__Objetivo indicado 1__
Segundo o texto sobre o teatro de S. Carlos, quais eram os dois pontos de contacto da sociedade lisboeta?

__Texto do documento__
────────────────────────────────────────

Raul Brandão — Toda a Lisboa

Raul Brandão — Toda a Lisboa

Raul Brandão deixou-nos no Volume I das suas Memórias uma das mais deliciosas descrições do ambiente em São Carlos nos finais do século XIX.

A sociedade lisboeta tinha dois pontos de contacto – Cascais e o teatro de S. Carlos. Era aí que os ricos, ou os que aparentavam, procuravam impor-se a certa roda, que dificilmente os recebia.

De 1880 para cá as empresas sucedem-se em S. Carlos como os ministérios progressistas e regenerador, e Valdez disputa com Freitas Brito a vinda a Lisboa das grandes celebridades. Se Valdez traz Masini, Patti, Devriés, Vidal, Castel Mary, Devoyod, Cotogni, a trágica Ristori, a Regina Pacini, Novelli, de Bassini, que passou por amante de uma rainha (ver Fialho), os irmãos Andrade, etc; Freitas Brito apresenta Varesi, Gayarre, Rapp, irmãos De Reskée, Navarrini, Tetrazzini, Theodorini, Gabrielesco, Navada, Kaschmann, Sarah Bernhard, Marini, Ristori, Salvini, Rossi, Desreins, Sherie, Belincioni, Ferrani Darclée, Tamagno, Borghi-Mamo Herminia; barítono Aldighieri, Pandolfini, Saloni, Arkel, maestro Gula, Delman, tenor De Marchi, Morconi, Sarasate, e tantos outros. Os partidários de Freitas Brito pateavam sempre na época de Valdez, os de Valdez na época de Freitas Brito – o que não os impedia de se juntarem em jantares semanais, a que assistiam os dois empresários… A estas duas empresas segue Paccini, que faz fortuna. Foi nessa época que S. Carlos se transformou num grande salão. Vêm a Lisboa os reis e presidentes de repúblicas. O número de récitas aumenta, a assinatura aumenta. Paccini dá cinquenta récitas de assinatura, vinte e quatro extraordinárias e doze extraordinaríssimas, a que o público chama dos Sebastiões, e no palco desfilam Bellincioni, Krucinisky, De Lerma, Renaud, Tita Ruffo, Lassalle, etc., etc. Segue-se Anahory, com a carruagem, o charuto, Wagner – e o desastre.

────────────────────────────────────────

__Registos extraídos__

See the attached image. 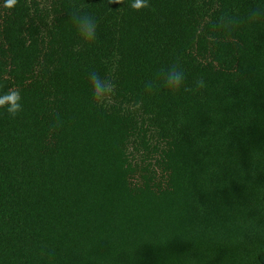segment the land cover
I'll return each instance as SVG.
<instances>
[{
  "label": "trees",
  "instance_id": "obj_1",
  "mask_svg": "<svg viewBox=\"0 0 264 264\" xmlns=\"http://www.w3.org/2000/svg\"><path fill=\"white\" fill-rule=\"evenodd\" d=\"M257 4L0 0V264H264Z\"/></svg>",
  "mask_w": 264,
  "mask_h": 264
},
{
  "label": "clouds",
  "instance_id": "obj_2",
  "mask_svg": "<svg viewBox=\"0 0 264 264\" xmlns=\"http://www.w3.org/2000/svg\"><path fill=\"white\" fill-rule=\"evenodd\" d=\"M116 2V0H112ZM17 0H5L7 7H13ZM130 7L135 10H141L149 7V0H130ZM264 18V0H258L257 6L250 8L246 17H235L232 21L233 24H238L241 19L248 22H255ZM72 22L75 25L80 37L87 43H92L97 38L98 24L96 19L87 12H78L73 15ZM186 79L185 70L178 64L171 65L163 73L164 85L173 90H179L184 86ZM197 88L206 87L203 78L195 82ZM114 86L106 81H101L99 78L95 81V91L97 95H103L110 92ZM0 107H5L7 113L13 117L23 111L22 95L18 90H9L8 92L0 95Z\"/></svg>",
  "mask_w": 264,
  "mask_h": 264
}]
</instances>
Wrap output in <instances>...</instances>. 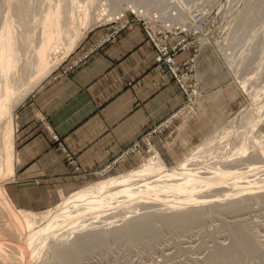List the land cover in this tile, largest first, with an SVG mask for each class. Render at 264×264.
I'll return each instance as SVG.
<instances>
[{
  "label": "rangeland",
  "instance_id": "1",
  "mask_svg": "<svg viewBox=\"0 0 264 264\" xmlns=\"http://www.w3.org/2000/svg\"><path fill=\"white\" fill-rule=\"evenodd\" d=\"M254 4L258 8H255ZM137 6L140 5H137L135 1H122L120 8L114 15H110L108 9L102 7L105 9V17L103 15L105 19H98L99 21L88 29L86 35L77 44L78 47L76 46L73 51L64 57L52 73L33 92L24 98L14 111V148L17 151V148L18 150L21 148H16L17 141L19 140L17 130L19 131L21 126L18 116L20 111L24 109V104L29 102L33 95L45 86L48 81L63 78L72 72L94 50L98 49L102 42L112 39L126 29L136 28V26L143 32L146 41L152 46L153 59L163 69L164 73L169 76L172 85L177 88L178 98L176 102L172 103V110H167L163 118L149 127L137 141L125 148L118 156L113 157L111 162L99 169L91 180L76 183V185L75 183L65 184L68 189L76 186L75 189H72L73 191L81 189L85 185L97 183L100 180L119 176L122 173H126V171L139 169L143 161L147 160L148 157H154L155 154H158L164 160L167 167L176 165L186 155L187 158L190 156L206 155L207 159L211 158L208 155L209 153L219 151L222 154L229 153L230 156L236 158L239 155L236 154L235 156V153L240 148H246L248 144L250 146L253 143V139L257 136L259 137V132L262 133V141L258 143L259 149H264V0H149L148 3H142L143 7L138 8ZM249 6L251 11L247 9ZM252 9L255 13L257 12V16L254 12L252 15ZM100 14L101 12H99ZM241 16H248L247 18L249 19L251 16L253 17L247 26H244L245 28L248 27L247 30L240 29L241 27L244 28L237 22ZM254 17L258 19L256 20ZM253 22L255 25L251 24ZM257 24L263 29L257 27ZM254 31L258 34V37L253 36L255 39H250ZM235 32L239 33H236V38ZM244 32L247 33L244 35ZM232 34L233 37L231 38L236 40V43L230 38ZM228 36L229 38H227ZM240 36V39H243L242 37L245 36L243 40L248 43L245 44L244 42L243 45V41L239 40L242 43H239V47H236L238 46L237 41ZM233 43L235 44L234 46ZM223 47L226 48L224 49ZM260 53L263 54L260 56ZM255 58L258 65H255L257 64L254 62ZM258 58L260 62L257 60ZM232 60L235 62L232 63ZM258 77L260 78L257 80ZM259 89H262L263 92ZM256 103L262 104L261 106L260 104L258 105V107L260 106L259 109L261 108L259 111L261 115L260 121H262L261 124L254 125V121L252 123L251 119L255 115L253 114L251 117V113L255 111ZM250 108L254 110L248 112L249 114L247 119H245L246 117L244 118L246 120L244 122L243 113L245 114ZM248 117H250V123L248 122ZM42 121L46 122V119L42 118ZM251 126L254 127L251 128ZM235 132L236 134H234ZM49 133L52 134L56 147L65 152V161L68 164L75 165L73 155L69 151H66V147L62 144L60 138L54 132L52 133V131ZM25 136L28 137V134ZM238 137L241 141L238 140ZM207 140L208 142H206ZM15 155H17L16 152ZM74 168H77V166L75 165ZM260 174L255 173L254 175H258V177L264 176L263 172V175ZM258 177L257 181L264 183V177L261 178L262 180H259ZM11 179L4 181L5 183L3 182L4 185L3 183L2 185L6 192H10H8L9 195L11 193L14 194L16 205L18 204L26 210L29 209L36 212L51 210L55 203L60 202L65 197H68L69 193L73 192L69 191L68 193L67 190L62 195H56L57 199H55L56 201L53 205L49 207H43V205L35 206V208L40 209L34 210V208H30L27 205L25 188L37 191L36 188L41 186L57 188L62 184L19 187L21 184L19 182L15 184L12 181L14 177ZM34 183L33 181L31 184ZM217 184L219 186H215L210 190H204L206 192H202V197L198 198V200H209L207 202L208 205L207 203L204 206H199L202 203L196 205L198 208H204L207 212L202 221L193 223V225L191 224L192 226H183L181 224L180 227L170 230H158L155 234H149L144 237V240L137 241L136 239L126 238L124 240L123 238L114 241L108 240L105 245L100 246L98 250H95L94 253L88 256L89 258L85 259V264H220L217 262L213 263L209 260V256L215 249L228 247L231 244L232 235L230 228L235 225H244L245 228L250 230L249 233L259 249L256 251L264 255V202L259 201L260 204L253 202L254 204L250 206L244 205L245 208L242 205V209L235 210L234 212L229 211L227 214L223 211V215L214 212L210 214L209 212L214 209H219L220 205L223 207L222 204L230 202L228 197H218V199L223 200L225 203L222 201L213 203L216 202L214 200L217 198L215 195H221L232 189L231 186L226 185L227 183ZM216 189L219 190L217 191ZM255 193L257 195H264V190L258 193L256 191ZM30 194L31 196H40L36 193ZM42 194L38 200L43 197ZM245 195H239V198L238 196H234L239 200L245 197ZM181 197L183 198L184 196L180 195ZM134 207L136 208V204L132 206L135 212L133 211L132 214L128 213L129 209L127 208V213L123 215L124 217L119 218V215L116 214V217H113L114 219L112 220L106 221L100 218L95 219L99 223H95L94 219L88 222L93 221L92 227L94 229L97 228L95 232H98L101 228L106 231L122 226L124 220L121 222L120 220L124 218L127 220L131 216H139L142 214V210H151V208L140 210V207L136 209ZM113 220H116L113 224L114 227L110 226ZM85 228H87L86 230L93 229L91 226H85ZM250 256L252 255H244L242 264L260 262L258 256Z\"/></svg>",
  "mask_w": 264,
  "mask_h": 264
},
{
  "label": "bare ground",
  "instance_id": "2",
  "mask_svg": "<svg viewBox=\"0 0 264 264\" xmlns=\"http://www.w3.org/2000/svg\"><path fill=\"white\" fill-rule=\"evenodd\" d=\"M122 1L125 0H0V264H85V259L100 246L105 245L108 240L126 238L138 241L149 234H155L158 230H170L180 227L181 224L192 226L193 223L202 221L207 214L204 208H198L196 205L202 203L199 206H204L209 200H198V198L202 197V192H206L204 190L219 186L217 183H227L226 185L231 186L232 189L221 195H215L217 198L215 197L216 202L213 203L223 202L218 197H228L230 202L222 204L225 208L220 205L219 209L208 210L211 211L210 214L214 212L223 215V211L227 214L229 211L242 209V205L244 207V205L250 206L264 202V195L255 193L264 190V183L257 181L258 175H254L264 173V149H259L258 145L262 141L261 132H259V137L254 138L253 136V143L250 146L248 144L246 148H240L235 153V156L239 155L236 158L230 156L229 153L222 154L219 151L209 153L211 158L207 159L206 155L188 158L186 155L176 165L167 167L164 160L155 154L154 157H148L143 161L139 169L129 170L119 176L85 185L69 193L68 197L55 203L51 210L45 212L21 208L6 192L3 186L4 181L13 179L16 158L15 109L52 73L62 59L74 50L88 29L97 21L105 19V9L102 7L107 8L110 15H114ZM132 1L137 2V5H140L137 6L139 8L143 7L142 3H148L149 0ZM250 6L247 9L250 10ZM99 12H101L100 15ZM253 12L255 11H252V15ZM247 17L241 16L240 19L237 18V22L243 27L247 26L253 18L252 16L250 19ZM251 24L255 25L254 22ZM247 28L241 27L240 29L247 30ZM259 28L263 29L261 26ZM245 33L247 32H244V35ZM233 34L229 35L230 38ZM253 36L258 37V34L254 31L250 39L254 38ZM244 37L242 38L245 39ZM240 38L241 36L237 38L238 41L242 40L244 45L245 41ZM231 40L236 41L233 38ZM238 41L236 47L242 43ZM261 54L263 53H260V56ZM257 60L259 61V58ZM259 90L263 92L262 89ZM253 95L256 97L255 94ZM256 104L255 111L250 108L245 114L243 113V119L245 117L247 119L248 112L253 111L251 117L253 114L255 117L251 120L252 123L254 121V125L261 124L262 121H260L259 111L262 104L259 103V107V104ZM249 120L250 117H248V122ZM238 140H240L239 137ZM262 177L264 176L258 177L259 180H262ZM243 194L245 197L237 200L239 195ZM180 195L184 197L181 199ZM234 195L238 198L236 199ZM134 204L136 208L140 207V210L150 208L151 210H142V214L137 217L131 216L132 218L129 216L127 220L124 218L120 220V222L124 220L122 226L106 231L101 228L95 232L97 228L92 227L93 221L88 222L94 219L95 223H99L95 219L100 218L106 221L112 220L116 214L119 218L124 217L127 208L128 213L132 214ZM115 221L110 222V226H113ZM85 226H91L93 229L86 230ZM230 229L231 244L228 247L215 249L209 256V260L220 264H242L244 255H252L259 257L260 262H256L257 264H264V255L256 251L259 249L249 233L250 230L244 225L231 226Z\"/></svg>",
  "mask_w": 264,
  "mask_h": 264
},
{
  "label": "crops",
  "instance_id": "3",
  "mask_svg": "<svg viewBox=\"0 0 264 264\" xmlns=\"http://www.w3.org/2000/svg\"><path fill=\"white\" fill-rule=\"evenodd\" d=\"M177 98V88L156 64L139 27L122 31L102 42L65 77L48 81L24 104L18 116L16 148H21L16 151L12 181L19 187L62 184L24 189L30 208L53 205L56 195L76 187L68 189L65 184L91 180L163 118ZM50 131L73 155L77 168L65 161V152L56 147ZM30 193L43 197L38 200L40 196Z\"/></svg>",
  "mask_w": 264,
  "mask_h": 264
}]
</instances>
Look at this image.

────────────────────────────────────────

__Objetivo indicado 2__
Selecione todas as linhas da listagem que contêm a palavra "label".

__Resultado do exercício 1__
Cascais e o teatro de S. Carlos.

__Resultado do exercício 2__
  "label": "trees",
  "label": "clouds",
  "label": "rangeland",
  "label": "bare ground",
  "label": "crops",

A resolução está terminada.